The use of a Turkish “dotless” letter “i” was recently the center of a UDRP brought forth by Nike, Inc.
The domain in question, Nıke.com, resembles “Nike” but is in fact an IDN, or Internationalized Domain Name.
Nıke.com was parked with a zero click lander leading to Google results about Nike; the world-famous corporation filed a UDRP against the domain.
“According to Complainant, the “ı” in <nıke.com> represents the non-ANSII Turkish dotless “ı” character and falls within the category of domains known as “internationalized domain names” (“IDN”s). The domain name, as seen in the WHOIS information of record, is translated in Punycode as <xn--nke-jua.com>. Panels have treated Punycode iterations of domain names in an identical manner with their IDN counterparts. See, e.g., Microsoft Corp. v. Harrington, FA1305319 (Forum Mar. 16, 2010); Cable News Network, Inc. v. Guowei Hai Gui, FA1426475 (Forum Mar. 13, 2012); Watts Water Tech. Inc. v. Am. WATS Valve Group, FA1464841 (Forum Nov. 21, 2012). Therefore, the Panel determines that proceeding to analyze the IDN <nıke.com> rather than its Punycode <xn--nke-jua.com> is proper as they are equivalent.”
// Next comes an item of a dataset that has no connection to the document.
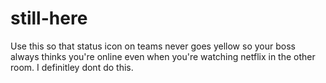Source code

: # still-here
Use this so that status icon on teams never goes yellow so your boss always thinks you're online even when you're watching netflix in the other room. I definitley dont do this.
In other words, when dealing with registrations of IDN domains that create trademark violations by visually matching the letters involved, it doesn’t matter if the Punycode variant looks completely different.
Needless to say that John J. Upchurch, sole panelist at the National Arbitration Forum, ordered the domain Nıke.com to be transferred to the Complainant, Nike, Inc.